Random items of musing

Phantom FM is tops. I'm so delighted that it's back and all proper-stylie, and gone are the Ray D'Arcy / Ian Dempsey filled traffic jams of my past, good morning Dublin, thank God for the music.

I love doing my show on Annalivia fm, and would recommend the station to anyone wanting to work in community radio, and I love being a volunteer, you get great freedom to create your own show. Though, you have to admit that it would be fantastic to get paid someday for blarbling, opining and playing decent music, so maybe some day da boyz n ghouls from Phantom will come knocking on my door... a gal can dream, sigh.

And on the subject of Phantom, they brought the website 'mydeathspace' to my attention. It's so strange, and yet I suppose it was only a matter of time before someone did something with the sites of people who've passed away. It's very voyeristic, and compelling in a really sinister way. At the same time though, isn't this an extension of the place that obituaries have played in the world since newspapers started running them? And even gravestones. They are a marker, a reminder of who someone was. Still though, I'm conflicted by the whole thing.

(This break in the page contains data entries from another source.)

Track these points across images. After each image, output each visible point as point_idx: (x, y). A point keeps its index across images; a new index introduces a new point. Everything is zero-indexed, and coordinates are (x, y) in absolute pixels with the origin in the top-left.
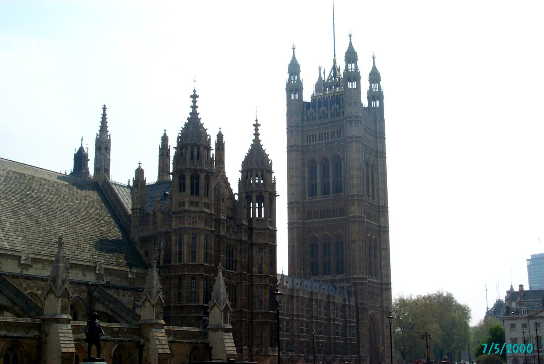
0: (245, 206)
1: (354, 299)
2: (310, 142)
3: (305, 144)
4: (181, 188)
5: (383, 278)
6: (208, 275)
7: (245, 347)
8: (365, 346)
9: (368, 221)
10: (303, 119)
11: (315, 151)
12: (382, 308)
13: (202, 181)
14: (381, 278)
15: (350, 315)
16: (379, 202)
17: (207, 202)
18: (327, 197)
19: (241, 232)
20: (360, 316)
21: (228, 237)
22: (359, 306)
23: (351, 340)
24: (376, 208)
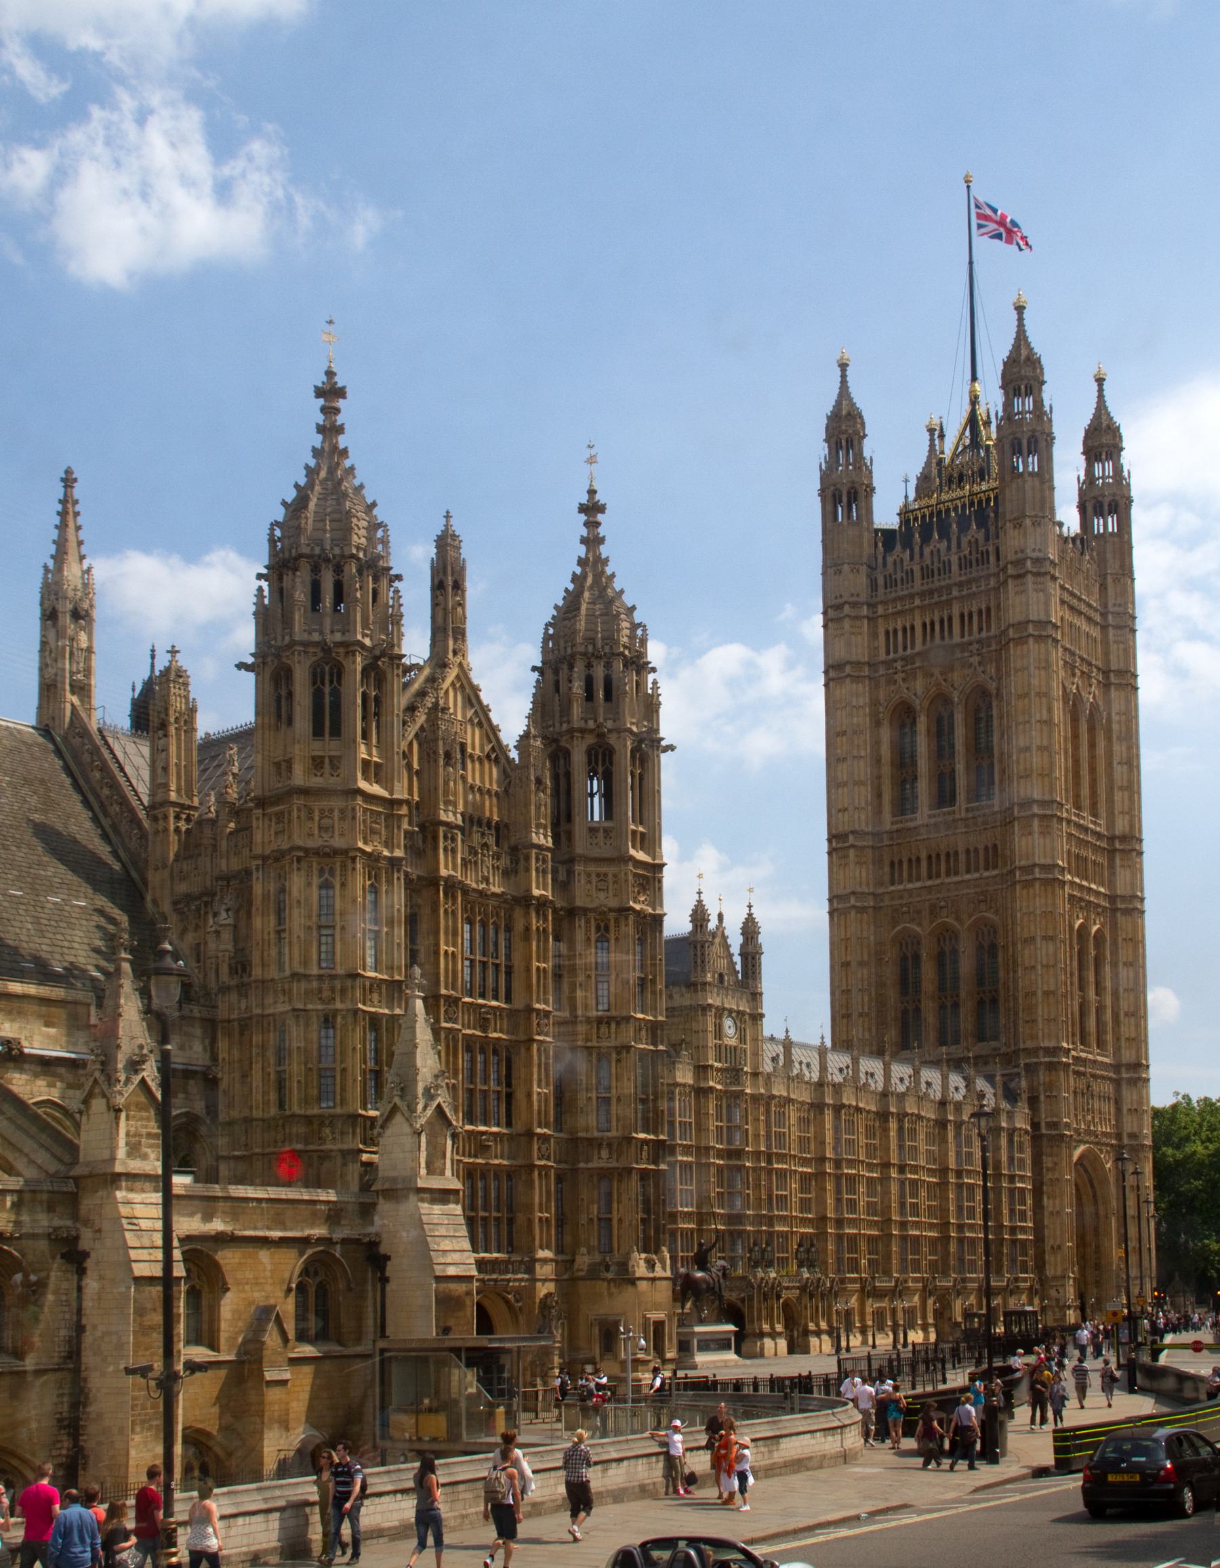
0: (539, 781)
1: (1027, 1111)
2: (896, 651)
3: (882, 656)
4: (279, 716)
5: (1123, 1051)
6: (381, 1011)
7: (543, 1254)
8: (1059, 1247)
9: (1077, 880)
10: (873, 585)
11: (910, 676)
12: (1119, 1136)
13: (355, 689)
14: (1117, 1050)
15: (1011, 1159)
16: (1111, 823)
17: (376, 759)
18: (949, 813)
19: (528, 870)
20: (1047, 1162)
21: (474, 885)
22: (1044, 1131)
23: (1013, 1230)
24: (1104, 844)
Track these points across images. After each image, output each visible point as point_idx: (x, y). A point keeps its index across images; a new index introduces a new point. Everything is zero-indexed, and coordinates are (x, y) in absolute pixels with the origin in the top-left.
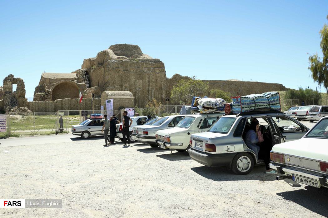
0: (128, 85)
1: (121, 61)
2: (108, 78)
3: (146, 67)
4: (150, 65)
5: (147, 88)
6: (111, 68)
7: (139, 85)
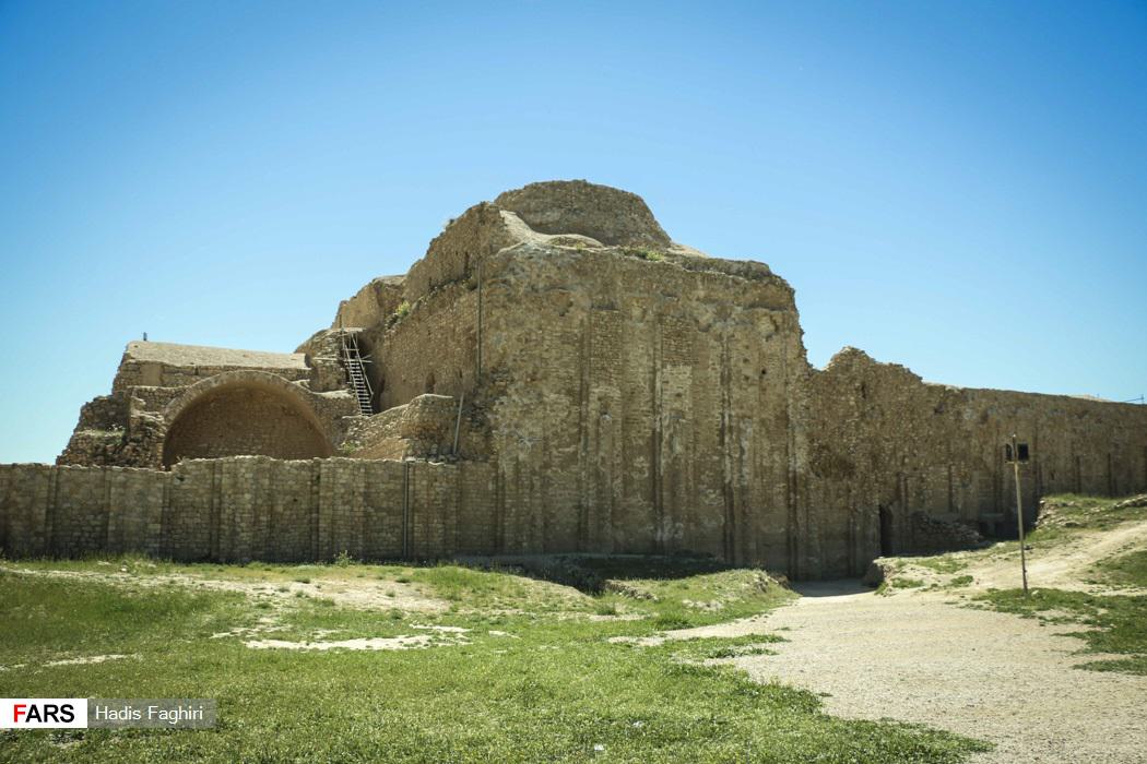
0: (616, 394)
1: (579, 256)
2: (501, 342)
3: (707, 300)
4: (727, 287)
5: (716, 413)
6: (522, 290)
7: (679, 395)
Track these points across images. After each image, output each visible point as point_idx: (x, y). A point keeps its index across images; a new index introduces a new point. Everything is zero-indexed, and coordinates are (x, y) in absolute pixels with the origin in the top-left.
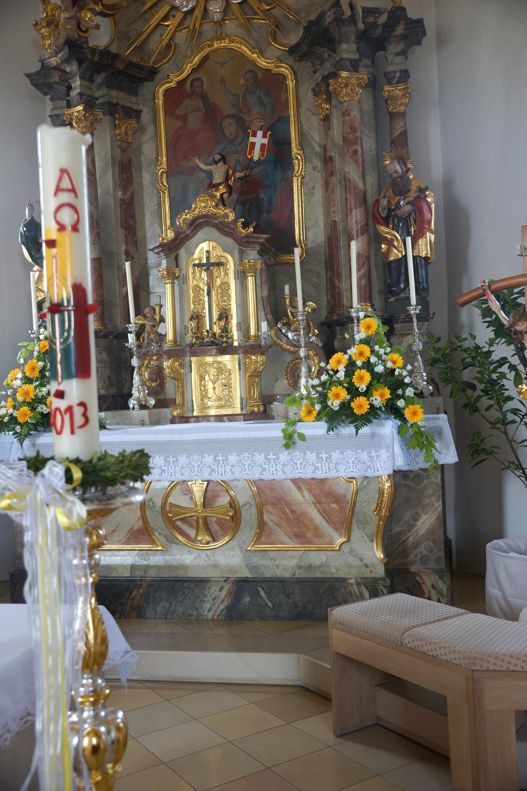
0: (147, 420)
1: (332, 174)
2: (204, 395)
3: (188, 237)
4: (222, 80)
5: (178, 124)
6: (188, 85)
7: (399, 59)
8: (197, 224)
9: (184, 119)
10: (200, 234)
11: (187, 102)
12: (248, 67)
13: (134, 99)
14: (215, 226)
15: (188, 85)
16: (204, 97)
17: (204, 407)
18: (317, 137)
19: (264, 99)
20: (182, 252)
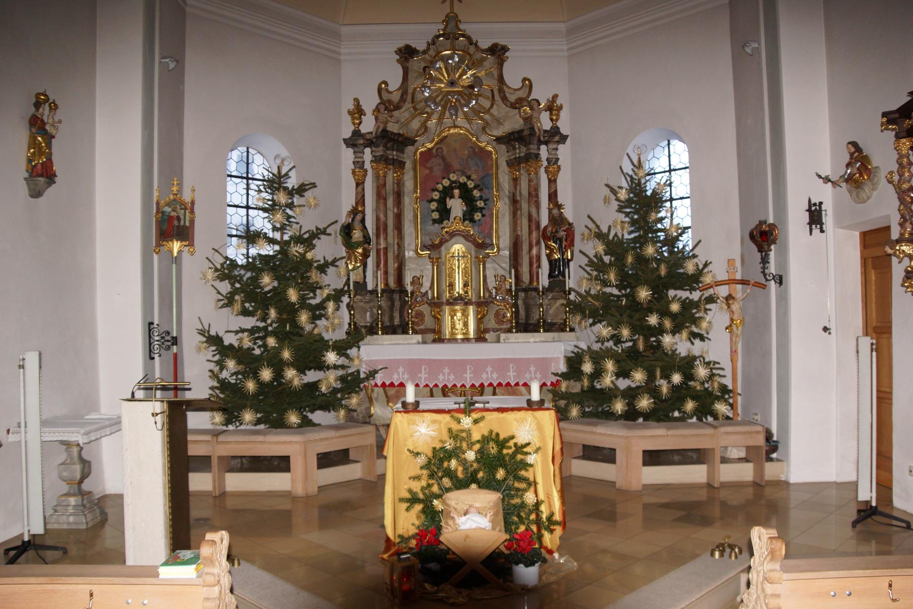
0: (420, 340)
1: (517, 210)
2: (453, 327)
3: (447, 241)
4: (455, 150)
5: (427, 172)
6: (434, 151)
7: (553, 152)
8: (452, 235)
9: (431, 169)
10: (454, 240)
11: (433, 160)
12: (470, 145)
13: (402, 155)
14: (463, 236)
15: (434, 151)
16: (444, 159)
17: (453, 334)
18: (507, 186)
19: (479, 163)
20: (443, 248)
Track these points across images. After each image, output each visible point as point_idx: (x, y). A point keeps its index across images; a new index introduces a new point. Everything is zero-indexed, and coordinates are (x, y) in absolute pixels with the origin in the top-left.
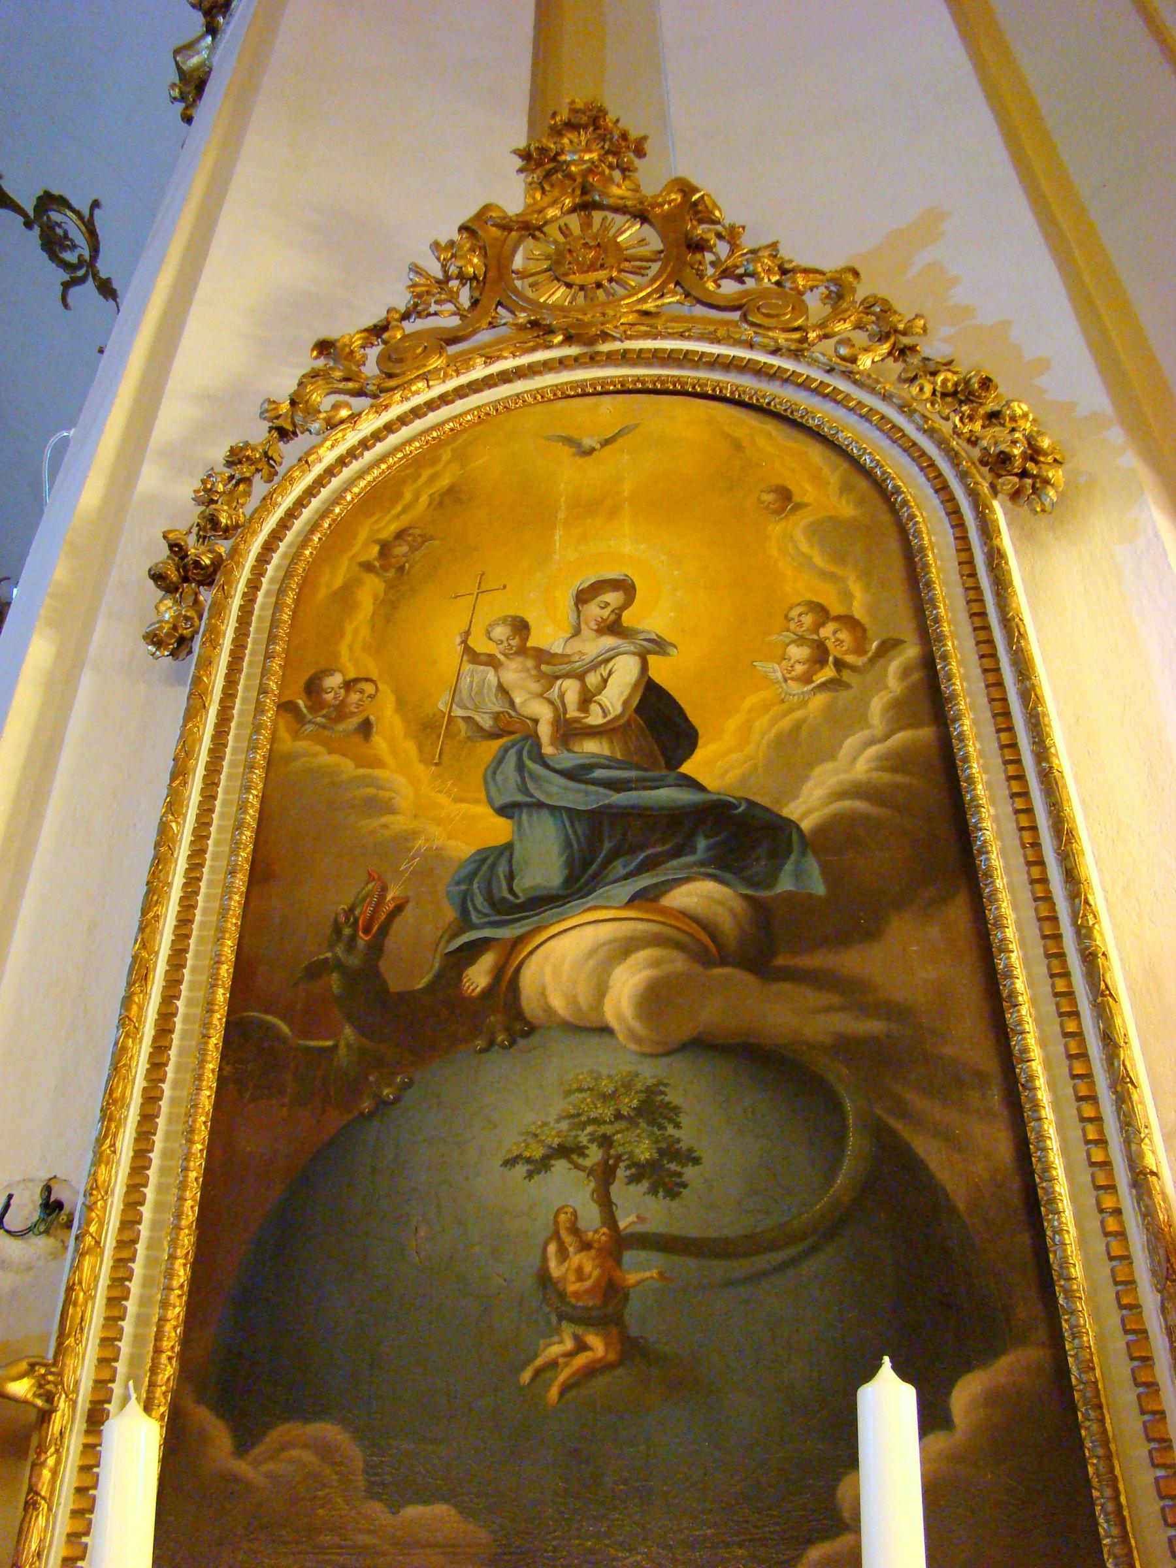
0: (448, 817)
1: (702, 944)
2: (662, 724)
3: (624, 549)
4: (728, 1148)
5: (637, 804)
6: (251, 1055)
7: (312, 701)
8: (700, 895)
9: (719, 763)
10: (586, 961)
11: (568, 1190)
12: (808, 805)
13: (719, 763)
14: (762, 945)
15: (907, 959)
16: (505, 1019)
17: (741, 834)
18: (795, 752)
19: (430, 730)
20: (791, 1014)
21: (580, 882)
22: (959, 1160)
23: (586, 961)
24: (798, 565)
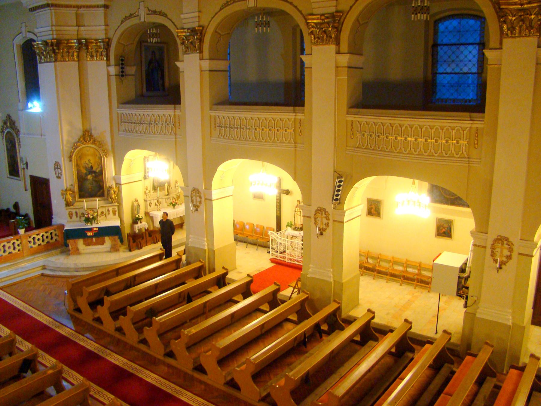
0: (84, 171)
1: (93, 176)
2: (92, 167)
3: (90, 158)
4: (94, 184)
5: (91, 171)
6: (79, 180)
7: (78, 165)
8: (93, 175)
9: (94, 169)
10: (90, 177)
11: (89, 185)
12: (97, 171)
13: (94, 169)
14: (96, 177)
15: (100, 177)
16: (87, 179)
17: (95, 172)
18: (97, 169)
19: (83, 167)
20: (97, 179)
21: (89, 174)
22: (101, 184)
23: (90, 177)
24: (97, 160)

I'm off to Donegal for a hearty weekend of gardening and chilling out, I'm really looking forward to leaving the city for a few days. I can't wait to walk down by the beach, and I know that when I'm strolling, the daydreaming will start and I'll be planning a spring break after Christmas. Last year we went for a week in March or April, and it was fantastic taking three hour walks around the coast and past fields filled with little lambs. If I can swing it, I'm going for longer this year. Maybe I'll have a laptop, and maybe I'll finish the first draft of my book.

Aw, the curse of being a city slicker and being a general nuisance to the people of whatever county you terrorise with your notions of fresh air, turf and toast cooked on the collapsing range.